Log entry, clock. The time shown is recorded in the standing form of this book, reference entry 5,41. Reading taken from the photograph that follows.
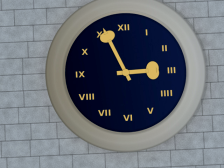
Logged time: 2,56
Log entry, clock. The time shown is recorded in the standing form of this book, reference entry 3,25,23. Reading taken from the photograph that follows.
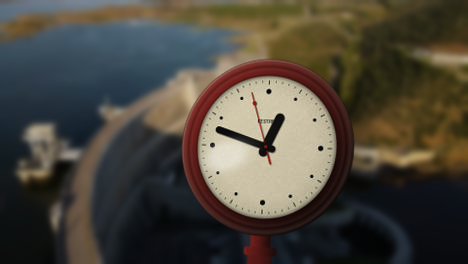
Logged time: 12,47,57
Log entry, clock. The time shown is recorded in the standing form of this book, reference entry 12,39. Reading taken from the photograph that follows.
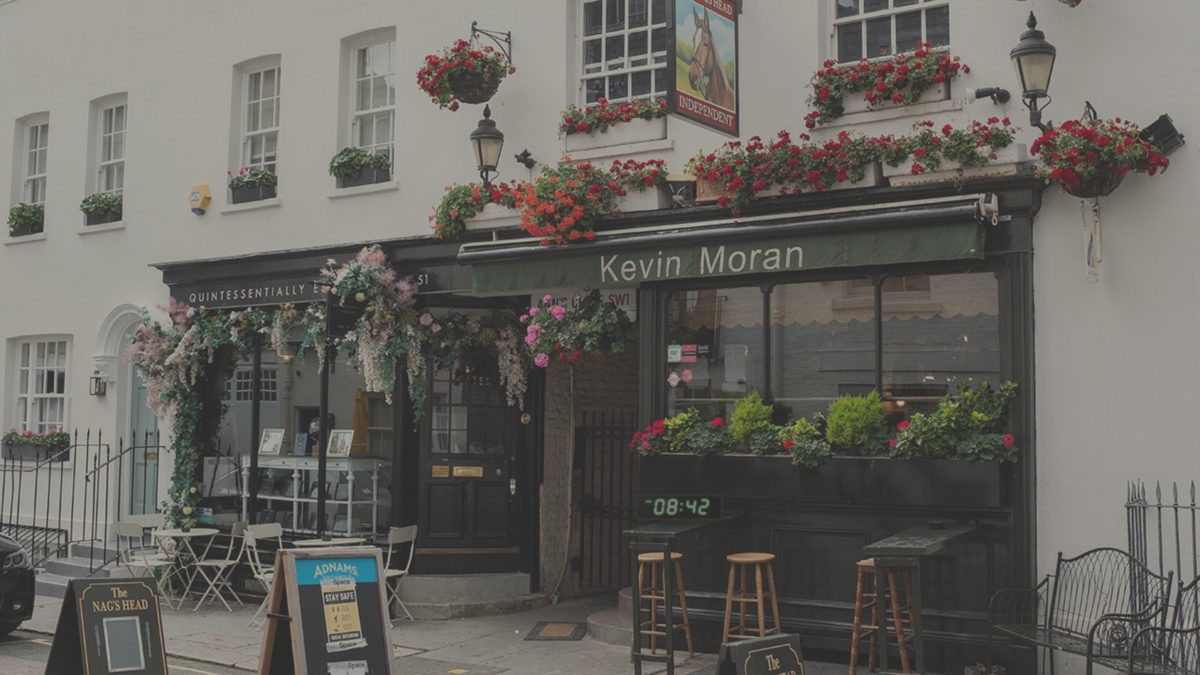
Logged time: 8,42
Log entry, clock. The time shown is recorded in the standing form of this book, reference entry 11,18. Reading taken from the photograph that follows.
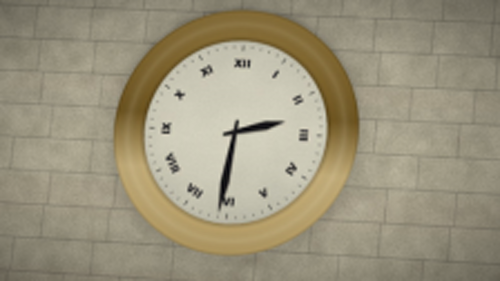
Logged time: 2,31
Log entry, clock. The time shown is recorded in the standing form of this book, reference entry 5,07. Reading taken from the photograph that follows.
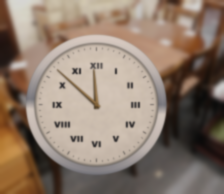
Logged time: 11,52
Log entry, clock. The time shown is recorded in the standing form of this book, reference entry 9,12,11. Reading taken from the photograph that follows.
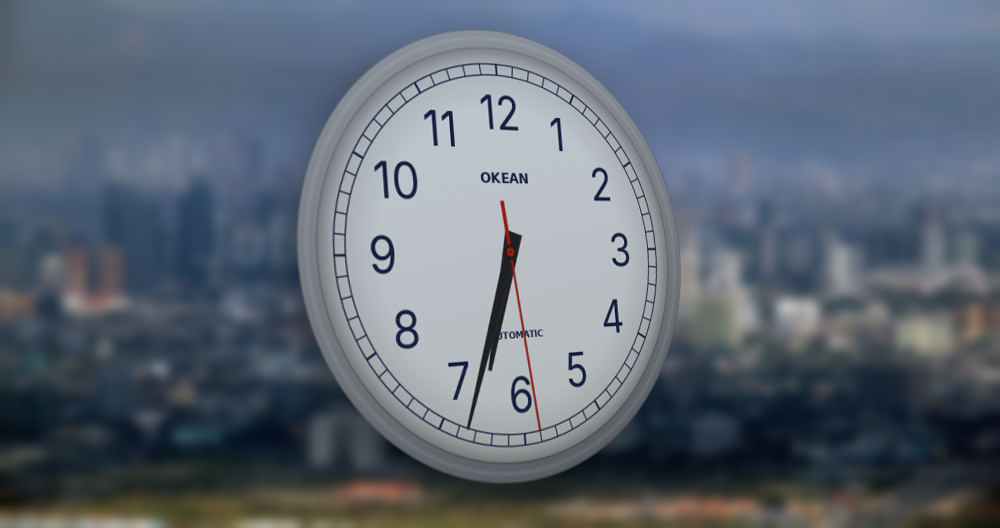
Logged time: 6,33,29
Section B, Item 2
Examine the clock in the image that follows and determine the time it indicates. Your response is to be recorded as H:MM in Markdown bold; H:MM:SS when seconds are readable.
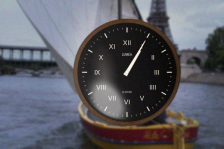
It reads **1:05**
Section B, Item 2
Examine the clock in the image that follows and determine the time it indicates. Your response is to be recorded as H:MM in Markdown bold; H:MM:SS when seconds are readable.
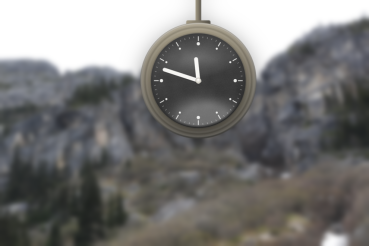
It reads **11:48**
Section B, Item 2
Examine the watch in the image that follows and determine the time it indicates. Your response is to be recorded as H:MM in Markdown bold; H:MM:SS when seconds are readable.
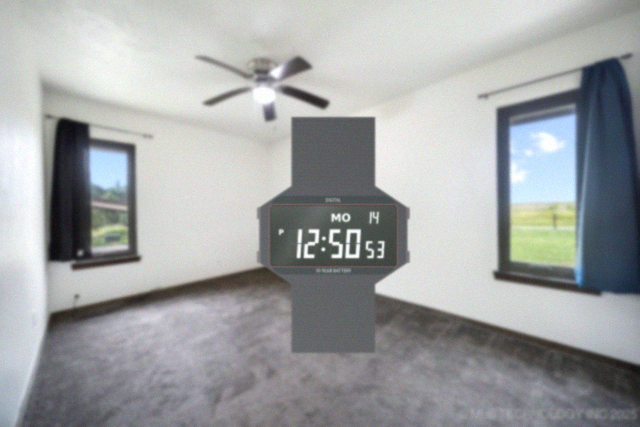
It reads **12:50:53**
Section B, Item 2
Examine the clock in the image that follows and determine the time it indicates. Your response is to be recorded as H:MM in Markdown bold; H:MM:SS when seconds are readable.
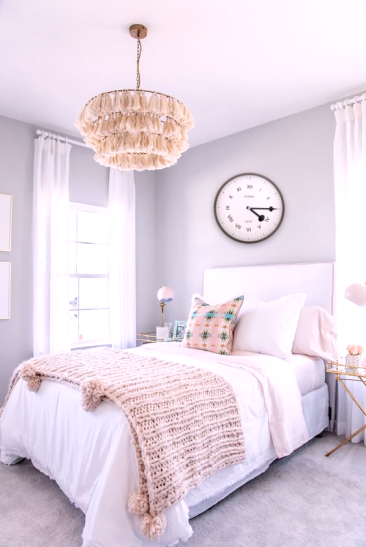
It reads **4:15**
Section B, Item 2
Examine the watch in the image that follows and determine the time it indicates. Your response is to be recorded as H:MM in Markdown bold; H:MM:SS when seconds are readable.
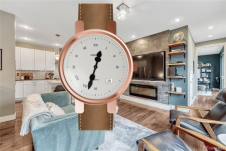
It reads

PROBLEM DESCRIPTION: State how many lines of the records above contain the word "Logged", treating uppercase and lowercase letters as distinct. Give the number alone.

OUTPUT OF THE EXERCISE: 6